Self-dependent practice

Prof. Karl A. Ericcson (Peak) shows in his scientific papers that the difference in mastering a certain skill (music, sports, business) on average, better or masterly lies in the amount of intense self-dependent „deliberate practice“. His papers examine primarily musicians from the berliner philharmonie and their education program. These musicians met their teachers during education about 1-2 times a week and exerciced daily on their own for about 5 hours.

How do you transfer these studies to pole vault and sports in general?

First it depends on what sports you practice. A basketball player scores better, if he practices shots on his own 5 days a week 3 hours each. Therefore he does not need a coach next by.

What about pole vaulting?

In the past my opinion was that if the coach is present 5 times a week, it is better than if he is only 4 times, what is better than only 3 times, and so on. Because pole vault is so complex and every flaw that creeps in is difficult to eliminate later and only with multiple time-effort.

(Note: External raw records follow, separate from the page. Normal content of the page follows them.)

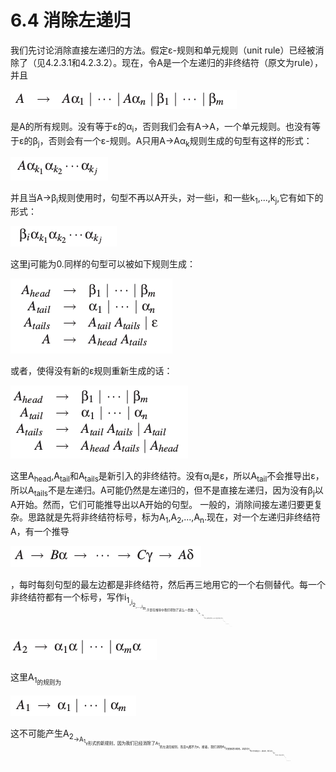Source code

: # 6.4 消除左递归

我们先讨论消除直接左递归的方法。假定&epsilon;-规则和单元规则（unit rule）已经被消除了（见4.2.3.1和4.2.3.2）。现在，令A是一个左递归的非终结符（原文为rule），并且

![图6.4_1](../../img/6.4_1.png)

是A的所有规则。没有等于&epsilon;的&alpha;<sub>i</sub>，否则我们会有A&rarr;A，一个单元规则。也没有等于&epsilon;的&beta;<sub>j</sub>，否则会有一个&epsilon;-规则。A只用A&rarr;A&alpha;<sub>k</sub>规则生成的句型有这样的形式：

![图6.4_2](../../img/6.4_2.png)

并且当A&rarr;&beta;<sub>i</sub>规则使用时，句型不再以A开头，对一些i，和一些k<sub>1</sub>,...,k<sub>j</sub>,它有如下的形式：

![图6.4_3](../../img/6.4_3.png)

这里j可能为0.同样的句型可以被如下规则生成：

![图6.4_4](../../img/6.4_4.png)

或者，使得没有新的&epsilon;规则重新生成的话：

![图6.4_5](../../img/6.4_5.png)

这里A<sub>head</sub>,A<sub>tail</sub>和A<sub>tails</sub>是新引入的非终结符。没有&alpha;<sub>i</sub>是&epsilon;，所以A<sub>tail</sub>不会推导出&epsilon;，所以A<sub>tails</sub>不是左递归。A可能仍然是左递归的，但不是直接左递归，因为没有&beta;<sub>j</sub>以A开始。然而，它们可能推导出以A开始的句型。
一般的，消除间接左递归要更复杂。思路就是先将非终结符标号，标为A<sub>1</sub>,A<sub>2</sub>,...,A<sub>n</sub>.现在，对一个左递归非终结符A，有一个推导

![图6.4_6](../../img/6.4_6.png)

，每时每刻句型的最左边都是非终结符，然后再三地用它的一个右侧替代。每一个非终结符都有一个标号，写作i<sub>1<sub>,i<sub>2<sub>,...,i<sub>m<sub>,于是在推导中我们得到了这么一串数：i<sub>1<sub>,i<sub>2<sub>,...,i<sub>m<sub>,i<sub>1<sub>.现在，如果我们没有任何A<sub>i</sub>&rarr;A<sub>j</sub>&alpha;(j&le;i),这是就不可能的，因为i<sub>1<sub>&lt;i<sub>2<sub>&lt;&dots;&lt;i<sub>m<sub>&lt;i<sub>1<sub>是不可能的。
现在就要消除这样的规则。我们从A<sub>1<sub>开始。对A<sub>1<sub>，要消除了只是直接递归的规则，我们已经看到了应该怎么做。接着轮到A<sub>2<sub>。每一个有着A<sub>2<sub>&rarr;A<sub>1<sub>&alpha;形式的产生式都要被替代成

![图6.4_7](../../img/6.4_7.png)

这里A<sub>1<sub>的规则为

![图6.4_8](../../img/6.4_8.png)

这不可能产生A<sub>2<sub>&rarr;A<sub>1<sub>&gamma;形式的新规则，因为我们已经消除了A<sub>1<sub>的左递归规则，而且&alpha;<sub>i</sub>都不为&epsilon;。接着，我们消除A<sub>2<sub>的直接递归规则。这样对A<sub>2<sub>的工作就结束了。类似的，我们对A<sub>3<sub>到A<sub>n<sub>进行处理，按照总是先替代A<sub>i<sub>&rarr;A<sub>1<sub>&gamma;,再A<sub>i<sub>&rarr;A<sub>2<sub>&delta;等等的顺序。我们必须按照这样的顺序，因为，比如替换一个A<sub>i<sub>&rarr;A<sub>2<sub>&delta;的规则会引入A<sub>i<sub>&rarr;A<sub>3<sub>&gamma;这样的规则，而不会是A<sub>i<sub>&rarr;A<sub>1<sub>&alpha;
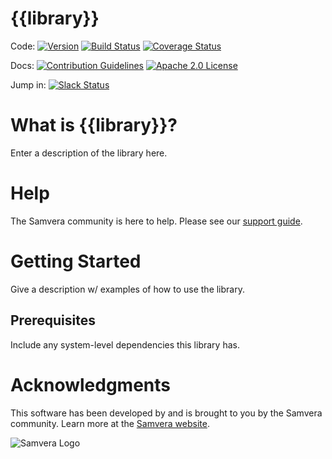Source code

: # {{library}}

Code: [![Version](https://badge.fury.io/rb/{{library}}.png)](http://badge.fury.io/rb/{{library}})
[![Build Status](https://travis-ci.org/samvera/{{library}}.png?branch=master)](https://travis-ci.org/samvera/{{library}})
[![Coverage Status](https://coveralls.io/repos/github/samvera/{{library}}/badge.svg?branch=master)](https://coveralls.io/github/samvera/{{library}}?branch=master)

Docs: [![Contribution Guidelines](http://img.shields.io/badge/CONTRIBUTING-Guidelines-blue.svg)](./CONTRIBUTING.md)
[![Apache 2.0 License](http://img.shields.io/badge/APACHE2-license-blue.svg)](./LICENSE)

Jump in: [![Slack Status](http://slack.samvera.org/badge.svg)](http://slack.samvera.org/)

# What is {{library}}?

Enter a description of the library here.

# Help

The Samvera community is here to help. Please see our [support guide](./SUPPORT.md).

# Getting Started

Give a description w/ examples of how to use the library.

## Prerequisites

Include any system-level dependencies this library has.

# Acknowledgments

This software has been developed by and is brought to you by the Samvera community.  Learn more at the
[Samvera website](http://samvera.org/).

![Samvera Logo](https://wiki.duraspace.org/download/thumbnails/87459292/samvera-fall-font2-200w.png?version=1&modificationDate=1498550535816&api=v2)
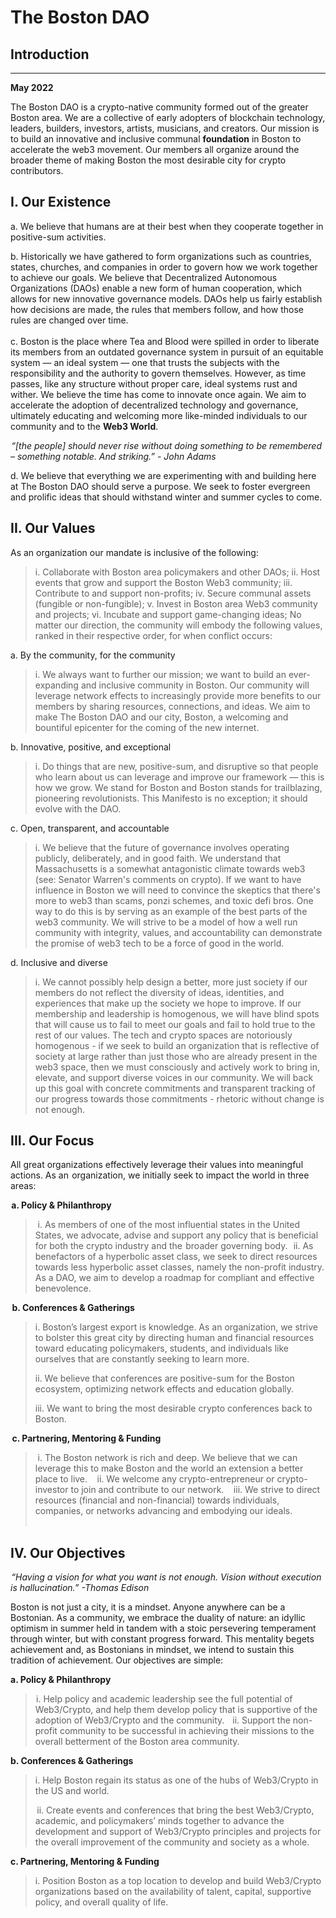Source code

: # **The Boston DAO**
## **Introduction**
---
**May 2022**

The Boston DAO is a crypto-native community formed out of the greater Boston area. We are a collective of early adopters of blockchain technology, leaders, builders, investors, artists, musicians, and creators. Our mission is to build an innovative and inclusive communal **foundation** in Boston to accelerate the web3 movement. Our members all organize around the broader theme of making Boston the most desirable city for crypto contributors.

## **I. Our Existence**

a. We believe that humans are at their best when they cooperate together in positive-sum activities.

b. Historically we have gathered to form organizations such as countries, states, churches, and companies in order to govern how we work together to achieve our goals. We believe that Decentralized Autonomous Organizations (DAOs) enable a new form of human cooperation, which allows for new innovative governance models. DAOs help us fairly establish how decisions are made, the rules that members follow, and how those rules are changed over time.\
\
c. Boston is the place where Tea and Blood were spilled in order to liberate its members from an outdated governance system in pursuit of an equitable system — an ideal system  — one that trusts the subjects with the responsibility and the authority to govern themselves. However, as time passes, like any structure without proper care, ideal systems rust and wither. We believe the time has come to innovate once again. We aim to accelerate the adoption of decentralized technology and governance, ultimately educating and welcoming more like-minded individuals to our community and to the **Web3 World**.

 *“\[the people\] should never rise without doing something to be remembered – something notable. And striking.” - John Adams*

d. We believe that everything we are experimenting with and building here at The Boston DAO should serve a purpose. We seek to foster evergreen and prolific ideas that should withstand winter and summer cycles to come.

## **II. Our Values**

As an organization our mandate is inclusive of the following:

>i. Collaborate with Boston area policymakers and other DAOs; 
ii. Host events that grow and support the Boston Web3 community;
iii. Contribute to and support non-profits;
iv. Secure communal assets (fungible or non-fungible);
v. Invest in Boston area Web3 community and projects;
vi. Incubate and support game-changing ideas;
No matter our direction, the community will embody the following values, ranked in their respective order, for when conflict occurs:

a. By the community, for the community
>i. We always want to further our mission; we want to build an ever-expanding and inclusive community in Boston. Our community will leverage network effects to increasingly provide more benefits to our members by sharing resources, connections, and ideas. We aim to make The Boston DAO and our city, Boston, a welcoming and bountiful epicenter for the coming of the new internet.

b. Innovative, positive, and exceptional
>i. Do things that are new, positive-sum, and disruptive so that people who learn about us can leverage and improve our framework — this is how we grow. We stand for Boston and Boston stands for trailblazing, pioneering revolutionists. This Manifesto is no exception; it should evolve with the DAO.

c. Open, transparent, and accountable
>i. We believe that the future of governance involves operating publicly, deliberately, and in good faith.  We understand that Massachusetts is a somewhat antagonistic climate towards web3 (see: Senator Warren's comments on crypto). If we want to have influence in Boston we will need to convince the skeptics that there's more to web3 than scams, ponzi schemes, and toxic defi bros. One way to do this is by serving as an example of the best parts of the web3 community.  We will strive to be a model of how a well run community with integrity, values, and accountability can demonstrate the promise of web3 tech to be a force of good in the world.

d. Inclusive and diverse
>i. We cannot possibly help design a better, more just society if our members do not reflect the diversity of ideas, identities, and experiences that make up the society we hope to improve.  If our membership and leadership is homogenous, we will have blind spots that will cause us to fail to meet our goals and fail to hold true to the rest of our values.  The tech and crypto spaces are notoriously homogenous - if we seek to build an organization that is reflective of society at large rather than just those who are already present in the web3 space, then we must consciously and actively work to bring in, elevate, and support diverse voices in our community.  We will back up this goal with concrete commitments and transparent tracking of our progress towards those commitments - rhetoric without change is not enough.


## III. Our Focus

All great organizations effectively leverage their values into meaningful actions. As an   organization, we initially seek to impact the world in three areas: 

 **a. Policy & Philanthropy**

>   i. As members of one of the most influential states in the United States, we advocate, advise and support any policy that is beneficial for both the crypto industry and the  broader governing body.
 
ii. As benefactors of a hyperbolic asset class, we seek to direct resources towards less hyperbolic asset classes, namely the non-profit industry. As a DAO, we aim to  develop a roadmap for compliant and effective benevolence.

  **b. Conferences & Gatherings**

>i. Boston’s largest export is knowledge. As an organization, we strive to bolster this great city by directing human and financial resources toward educating policymakers, students, and individuals like ourselves that are constantly seeking to learn more.
>
>ii. We believe that conferences are positive-sum for the Boston ecosystem, optimizing network effects and education globally.
>
>iii. We want to bring the most desirable crypto conferences back to Boston.

  **c. Partnering, Mentoring & Funding**

>   i. The Boston network is rich and deep. We believe that we can leverage this to make Boston and the world an extension a better place to live.
>   
>   ii. We welcome any crypto-entrepreneur or crypto-investor to join and contribute to our network.
>   
>   iii. We strive to direct resources (financial and non-financial) towards individuals, companies, or networks advancing and embodying our ideals.\
 

## IV. Our Objectives

 *“Having a vision for what you want is not enough. Vision without execution is hallucination.” -Thomas Edison*

Boston is not just a city, it is a mindset. Anyone anywhere can be a Bostonian. As a community, we embrace the duality of nature: an idyllic optimism in summer held in tandem with a stoic persevering temperament through winter, but with constant progress forward. This mentality begets achievement and, as Bostonians in mindset, we intend to sustain this tradition of achievement. Our objectives are simple: 

**a. Policy & Philanthropy**

> i. Help policy and academic leadership see the full potential of Web3/Crypto, and help them develop policy that is supportive of the adoption of Web3/Crypto and the community.
> 
>   ii. Support the non-profit community to be successful in achieving their missions to the overall betterment of the Boston area community.

**b. Conferences & Gatherings**

>i. Help Boston regain its status as one of the hubs of Web3/Crypto in the US and world. 
>
>  ii. Create events and conferences that bring the best Web3/Crypto, academic, and policymakers’ minds together to advance the development and support of Web3/Crypto principles and projects for the overall improvement of the community and society as a whole. 

**c. Partnering, Mentoring & Funding**

>i. Position Boston as a top location to develop and build Web3/Crypto organizations based on the availability of talent, capital, supportive policy, and overall quality of life.
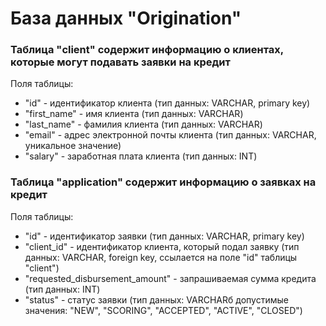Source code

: # База данных "Origination"

### Таблица "client" содержит информацию о клиентах, которые могут подавать заявки на кредит

Поля таблицы:
- "id" - идентификатор клиента (тип данных: VARCHAR, primary key)
- "first_name" - имя клиента (тип данных: VARCHAR)
- "last_name" - фамилия клиента (тип данных: VARCHAR)
- "email" - адрес электронной почты клиента (тип данных: VARCHAR, уникальное значение)
- "salary" - заработная плата клиента (тип данных: INT)

### Таблица "application" содержит информацию о заявках на кредит

Поля таблицы:
- "id" - идентификатор заявки (тип данных: VARCHAR, primary key)
- "client_id" - идентификатор клиента, который подал заявку (тип данных: VARCHAR, foreign key, ссылается на поле "id" таблицы "client")
- "requested_disbursement_amount" - запрашиваемая сумма кредита (тип данных: INT)
- "status" - статус заявки (тип данных: VARCHARб допустимые значения: "NEW", "SCORING", "ACCEPTED", "ACTIVE", "CLOSED")

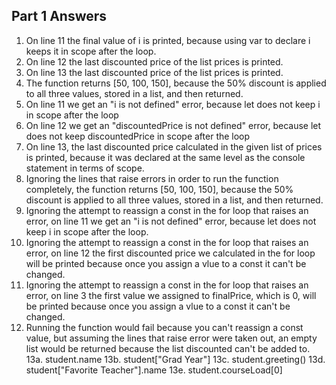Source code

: ## Part 1 Answers
1. On line 11 the final value of i is printed, because using var to declare i keeps it in scope after the loop.
2. On line 12 the last discounted price of the list prices is printed.
3. On line 13 the last discounted price of the list prices is printed.
4. The function returns [50, 100, 150], because the 50% discount is applied to all three values, stored in a list, and then returned.
5. On line 11 we get an "i is not defined" error, because let does not keep i in scope after the loop
6. On line 12 we get an "discountedPrice is not defined" error, because let does not keep discountedPrice in scope after the loop
7. On line 13, the last discounted price calculated in the given list of prices is printed, because it was declared at the same level as the console statement in terms of scope.
8. Ignoring the lines that raise errors in order to run the function completely, the function returns [50, 100, 150], because the 50% discount is applied to all three values, stored in a list, and then returned.
9. Ignoring the attempt to reassign a const in the for loop that raises an error, on line 11 we get an "i is not defined" error, because let does not keep i in scope after the loop.
10. Ignoring the attempt to reassign a const in the for loop that raises an error, on line 12 the first discounted price we calculated in the for loop will be printed because once you assign a vlue to a const it can't be changed.
11. Ignoring the attempt to reassign a const in the for loop that raises an error, on line 3 the first value we assigned to finalPrice, which is 0, will be printed because once you assign a vlue to a const it can't be changed.
12. Running the function would fail because you can't reassign a const value, but assuming the lines that raise error were taken out, an empty list would be returned because the list discounted can't be added to.
13a. student.name
13b. student["Grad Year"]
13c. student.greeting()
13d. student["Favorite Teacher"].name
13e. student.courseLoad[0]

This opinion has not changed but it received an upgrade. Home work and self-dependent training is also possible for pole vaulters and it should be practiced.

I start my explanations talking about the drawbacks of the presence of a coach:

The athlet relies on the coaches advice. This may happen very often. The coach tells me as an athlet, what I have to do, how it should be done and I just follow his instructions. That’s suitable for simple stereotypical movements. Automation of the movement trough the coaches instructions. This works for example learing a sommersault.

But when it comes to complexe motion sequences this principle doesn’t work. Welcome to pole vault. The interplay between run-up speed, a flexible pole, orientation in the air and so on is of such complexity that only by instructions you won’t get along. You can not install several programms into an athletes brain – like you write a code for a roboter – and some sunny day this athlete jumps 5.50m. By the way: The majority of athletes would not follow this program because of anxiety not trusting the process. The human brain is hardwired to make the body survive. The brain does not execute movements a coach instructed, if that movement can be a risk for life (and for an unexperienced brain pole vault is a risk for life).

Every pole vaulter has to walk his path of self-education, has to develop the motion sequences of pole vaulting.

And that’s where self-dependant practice comes into play.

Sometimes the athlet vaults because the coach wants them to vault or because pole vault is scheduled respectively. Sometimes athletes arrive at training tired from a long day at school or they are not motivated because something else in life bothers them. In such cases they jump primarily because pole vaulting is scheduled and because there is a coach expecting. This way of training (learing) is the worst possible.

That’s how I „learnt“ french at school. There is a teacher expecting me to learn something I am not interested to learn at that moment.

What would I do in such case, if no coach would be present? Maybe he wouldn’t vault. And maybe that would be the best choice. Pole vault should mainly be done by intrinsic motivation and only for a fracture by extrinsic motivation (for example audience, teammates pushing).

It’s nothing wrong about it, if the athlet takes a harder pole because the coach motivates to do so or that a teammate motivates to do one more jump. This kind of extrinsic motivation is very important. But at its core the athlete has to show up in training intrinsically motivated.

The link to self-dependent training is now quickly drawn: You advice an athlet, to improve a certain part of his vault, without the coaches observation. For example he should improve his pole plant by jumping with pole into the longjump sand. The athlete is adviced to do 15-20 jumps, take videos and study them himself.

Self-dependent training has the following positiv effects:

  • The athlete takes care of his execution of movements
  • The athlete faces him beeing responsible to solve a task on his own
  • The athlete has to learn to study and adjust himself
  • The athlete cannot shift responsibility to his coach
  • The athlete has to be intrinsically motiveted.

It is important that the task is manageable for this scope of work to be prosperous. It has to be perceptible for the athlete what task he should be working on, this is to say watching himself on videotape he has to be able to distinguish between proper and incorrect execution and he needs advice from his coach, what he has to do to perform correct. Given these parameters, it is nothing to say against self-dependent training. Quite the contrary, self-efficacy and expertise of the athlete increase and you have a nice side-effect to separate the wheat from the chaff, this is to say the intrinsically motivated athletes advance quicker and the less motivated recognize, that if the coach does not push they have no stimulus to exercice and they prefer to do something else than pole vault.

Self-dependent practice has another scope of application: consolidation. Basketball players can exercice their precision by themselves very well. There is no coach needed to tell him, further, shorter, more to the left, more to the right. Gymnasts can exercice a somersault countless times until they can do it „in their sleep.“ No coach needed as the gymnast knows about how to perform the somersault correctly.

That is the playground where we as pole vaulters have backlok. Put up a bar and repeat 20 times like a chinese gynmast. The goal is not to improve during these 20 jumps, but to repeat jumping a certain hight 20 times, for examples 1 foot below your PR. This gets you stability, consistency, and allows you to consolidate a certain skill-level to be able to work on the next higher level.